Keep only the lines of the data below that contain "morto", and copy them.

[[ SOURCE INFORMATION, beginning ]]

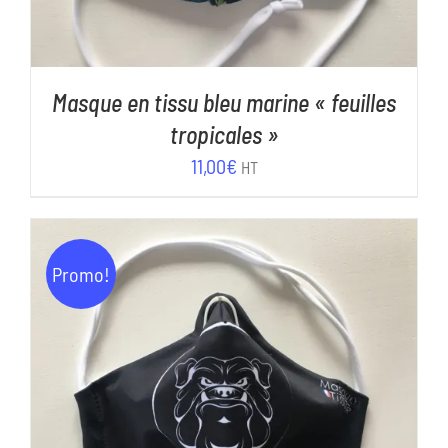
Masque en tissu bleu marine « feuilles
tropicales »
11,00
€
HT
Promo!
AJOUTER AU PANIER
/
DÉTAILS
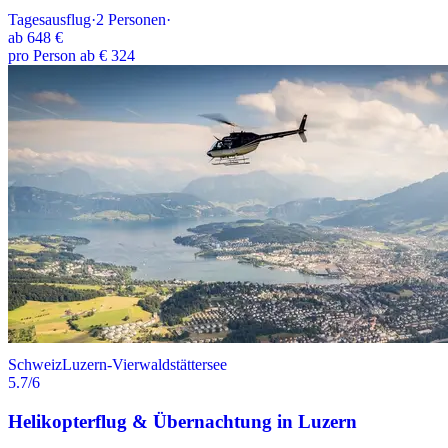
Tagesausflug
·
2
Personen
·
ab
648 €
pro Person ab € 324
Schweiz
Luzern-Vierwaldstättersee
5.7
/6
Helikopterflug & Übernachtung in Luzern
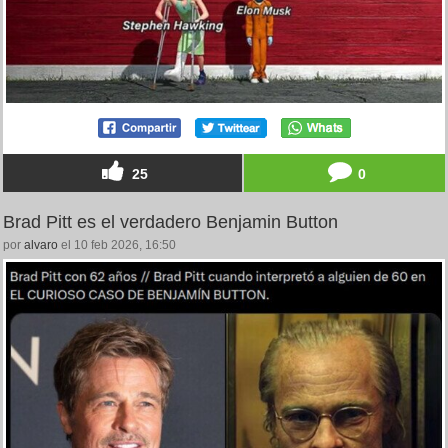
25
0
Brad Pitt es el verdadero Benjamin Button
por
alvaro
el 10 feb 2026, 16:50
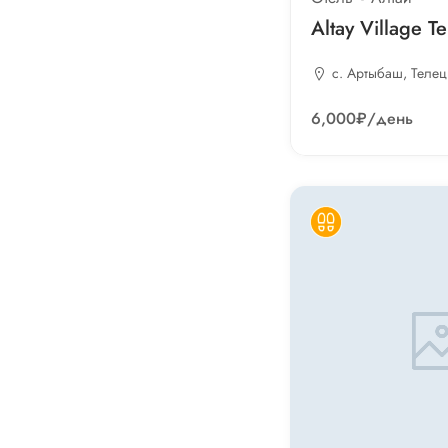
Altay Village T
с. Артыбаш, Теле
6,000₽
/день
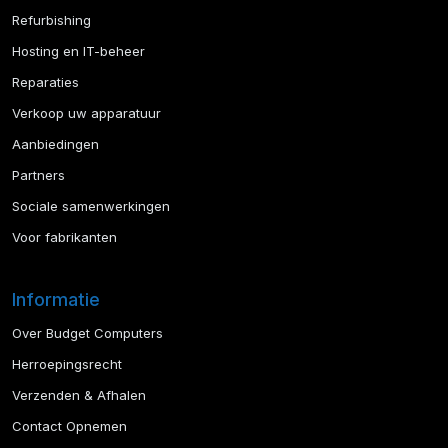
Refurbishing
Hosting en IT-beheer
Reparaties
Verkoop uw apparatuur
Aanbiedingen
Partners
Sociale samenwerkingen
Voor fabrikanten
Informatie
Over Budget Computers
Herroepingsrecht
Verzenden & Afhalen
Contact Opnemen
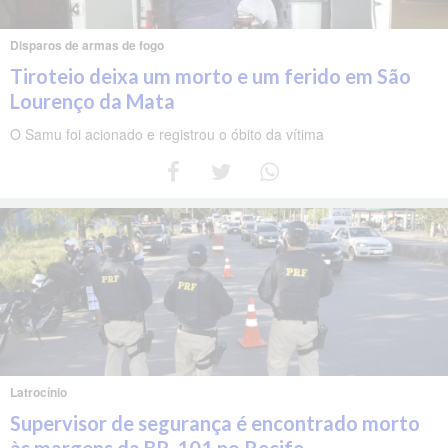
Disparos de armas de fogo
Tiroteio deixa um morto e um ferido em São
Lourenço da Mata
O Samu foi acionado e registrou o óbito da vítima
Latrocínio
Supervisor de segurança é encontrado morto
às margens da BR-101 no Recife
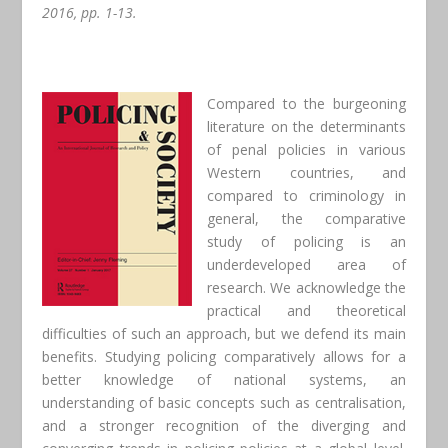
2016, pp. 1-13.
Compared to the burgeoning
literature on the determinants
of penal policies in various
Western countries, and
compared to criminology in
general, the comparative
study of policing is an
underdeveloped area of
research. We acknowledge the
practical and theoretical
difficulties of such an approach, but we defend its main
benefits. Studying policing comparatively allows for a
better knowledge of national systems, an
understanding of basic concepts such as centralisation,
and a stronger recognition of the diverging and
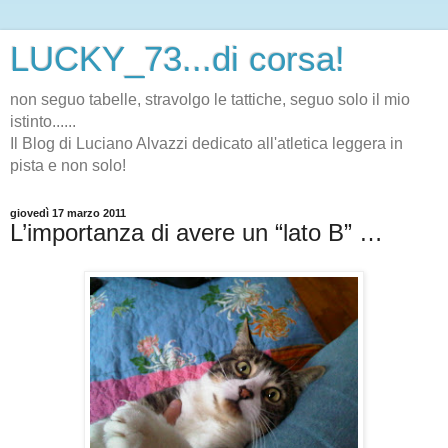
LUCKY_73...di corsa!
non seguo tabelle, stravolgo le tattiche, seguo solo il mio
istinto......
Il Blog di Luciano Alvazzi dedicato all'atletica leggera in
pista e non solo!
giovedì 17 marzo 2011
L’importanza di avere un “lato B” …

[[ SOURCE INFORMATION, end ]]

• **ANSWER FOR THE TASK**
Tiroteio deixa um morto e um ferido em São
Supervisor de segurança é encontrado morto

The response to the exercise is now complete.